A View from Kevin Bullis
Algae Growth, Better Energy Storage, and Meaningful Fuel-Economy Stickers
Energy news from around the Web.
Solazyme, a company that makes cosmetics, and maybe biofuels, from algae has done well in its initial public offering, raising nearly $200 million. A series of IPOs from advanced biofuels companies that haven’t made commercial quantities of fuel has some concerned about a bubble.
DOE Supports Molten Salt
The DOE has recently announced a number of loan guarantees for solar power plants. One of the latest is a $737 million loan guarantee that could help scale up a technology that will make it possible to use solar power after the sun sets. Concentrated sunlight heats up salts, which store enough heat to generate electricity for hours.

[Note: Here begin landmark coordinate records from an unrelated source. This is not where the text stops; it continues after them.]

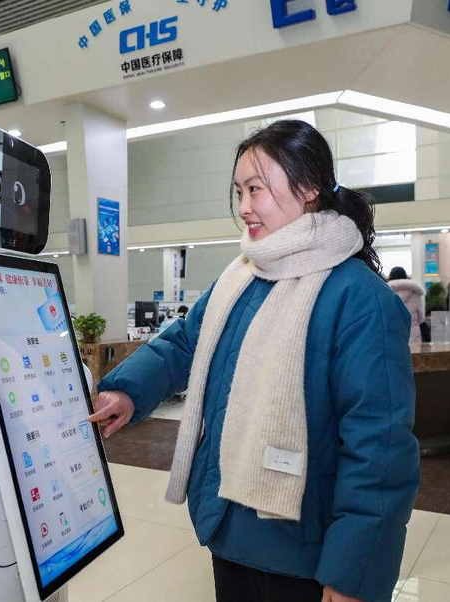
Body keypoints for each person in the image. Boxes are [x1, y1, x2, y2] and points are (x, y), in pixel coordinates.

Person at [88, 120, 419, 602]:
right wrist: (127, 390)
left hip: (304, 546)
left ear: (308, 188)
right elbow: (185, 343)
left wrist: (353, 572)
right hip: (230, 525)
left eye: (256, 189)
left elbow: (380, 450)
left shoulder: (358, 298)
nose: (244, 207)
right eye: (238, 191)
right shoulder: (241, 277)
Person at [387, 267, 425, 342]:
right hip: (413, 334)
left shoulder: (385, 292)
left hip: (392, 333)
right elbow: (420, 316)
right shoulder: (415, 293)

Better Graphene Ultracapacitors
A research team at the University of Texas has made interesting new structures from graphene—it looks like the one atom thick material has formed a network of tunnels, leading to high surface areas and potentially high energy storage.
New Stickers for Plug-ins
The EPA has released its new fuel economy label, and it has some useful features. For example, it estimates how much drivers will save in gas over five years compared to the average new vehicle (or how much more they’ll spend). That seems like the single most useful bit of information a driver could have when comparing fuel consumption in vehicles, especially since mileage numbers can be misleading.
The label also attempts to fix a problem with the test versions they released last year. Those made electric vehicles look better than they are by not counting greenhouse gas emissions from generating the electricity they use. The new label at least has some fine print disclosing that emissions from coal plants aren’t included. But they included something I suggested (and many others) some time ago: a link to a greenhouse gas calculator that drivers can use to estimate the emissions in their zipcode, based on the source of their electricity. In future versions, the calculator will allow you to customize your estimates based on how you drive—which can make a big difference in plug-in hybrids such as the Volt.
From the NY Times:
The new labels, which replace a five-year-old design that provided only basic information about estimated fuel economy, represent the broadest overhaul in the sticker program’s 35-year history. There will be different labels for conventional vehicles, plug-in hybrids and all-electric vehicles, with cars running solely on battery power estimated to get 99 miles per gallon.